Alan Wein: Terrific. So that's compliance in a nutshell. So just two questions. One, is there any drug or procedure that can normalize compliance or can lessen the problems that you see or else make the curve basically lower? I mean, do any of the oral drugs do it? Does Botox do it? Does sacral and any kind of neuromodulation do it? I mean, other than a cystoplasty or something, which obviously is the ultimate solution, are there any more simple things that you can do?

Eric Rovner: So it's a very good question, Alan. Can pharmacologic therapy or other interventions meaningfully alter abnormal compliance? And the answer is maybe sometimes. And the reason I give that answer is the underlying disorders that result in impaired compliance or run the spectrum. And I suppose there are patients, and there certainly are patients who do respond to pharmacologic therapy or Botox. I'm unaware of sacral neuromodulation altering compliance, although it may. There are studies, especially in Botox, looking at compliance in certain neurological disorders, and it can change compliance in some patients favorably. So the answer is yes, in some patients. I suspect in patients with impaired compliance from an end-stage bladder from fibrosis inflammation or even denervation, it is unlikely. But in other conditions, there is clearly some patients whose compliance can be improved with Botox and perhaps even pharmacologic measures.

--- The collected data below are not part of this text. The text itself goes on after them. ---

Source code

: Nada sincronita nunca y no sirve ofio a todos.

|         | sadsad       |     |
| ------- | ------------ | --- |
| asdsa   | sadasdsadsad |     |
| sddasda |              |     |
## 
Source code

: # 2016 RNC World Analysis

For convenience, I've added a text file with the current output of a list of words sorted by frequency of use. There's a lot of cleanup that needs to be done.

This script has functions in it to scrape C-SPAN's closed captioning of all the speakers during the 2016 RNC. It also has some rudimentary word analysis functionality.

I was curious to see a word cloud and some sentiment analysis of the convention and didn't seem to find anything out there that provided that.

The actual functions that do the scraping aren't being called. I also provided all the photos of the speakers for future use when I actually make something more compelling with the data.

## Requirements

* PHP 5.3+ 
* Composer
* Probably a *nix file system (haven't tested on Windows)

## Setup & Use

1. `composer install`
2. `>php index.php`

Alan Wein: So the normal filling rate from the kidneys, it's like one to two mLs per minute. So we fill and we know what we're going to get if we fill between 50 and 100 mLs per minute. So sort of two questions in one, do you think that any of the non-invasive methods like where you put the catheter in the bladder, this new system that is being looked at now and there's just a catheter in the bladder, that's it, do you think that that can accurately measure it? If it can, is there going to be a difference in the norms for compliance with a physiologic filling rate as opposed to the way we do it, even though the way we do it works. But as you said, it's not physiologic.

Eric Rovner: Yeah, so great question. So the technology, basically it's ambulatory urodynamics to a large degree where the pressure transducer is in the bladder for an extended period of time and the patient has a much longer time that we are assessing filling pressures as compared to the five or 10 or 15-minute rapid fill that we do in the urodynamics laboratory. Those are two different physiologic situations. And I would offer that certainly one of the limitations of the way we currently measure compliance and its lack of sensitivity and specificity for predicting upper tract risk is probably related to the fact that we fill at unphysiologic rates with unphysiologic fluid at unphysiologic temperatures. Having said that, it may be that this new ambulatory urodynamic system might give us some insight and better prediction of upper tract deterioration due to the fact that it's a little bit more physiologic over time, and it'll give us a longer look at what's actually happening in these bladders over time when the patient is outside of the urodynamics lab filling physiologically. So maybe that will help us. It also may be, Alan, that maybe intravesical pressure isn't the only important factor in upper tract deterioration.

Maybe there are other factors in play here, wall tension and other physiologic factors that we haven't looked at in terms of upper tract deterioration. We all see patients in the clinic who carry residuals of 500 CCs and a thousand CCs and do perfectly fine and have normal compliance. And then there's the opposite of patients with small volumes who do terrible with respect to their upper tract. So there's got to be, in my opinion, something else that we have to investigate to really assess upper tract risk in these patients.

Alan Wein: Well, that was terrific. And I guess as the guy's name was Justice Potter Stewart.

Eric Rovner: Potter Stewart.

Alan Wein: Yep. So I can't define it, but I know how to recognize it, so that'll have to do for now. Let you get back to work. Thanks, Eric.

Eric Rovner: Thank you, Alan. Thank you very much. Thank you, UroToday. Appreciate it.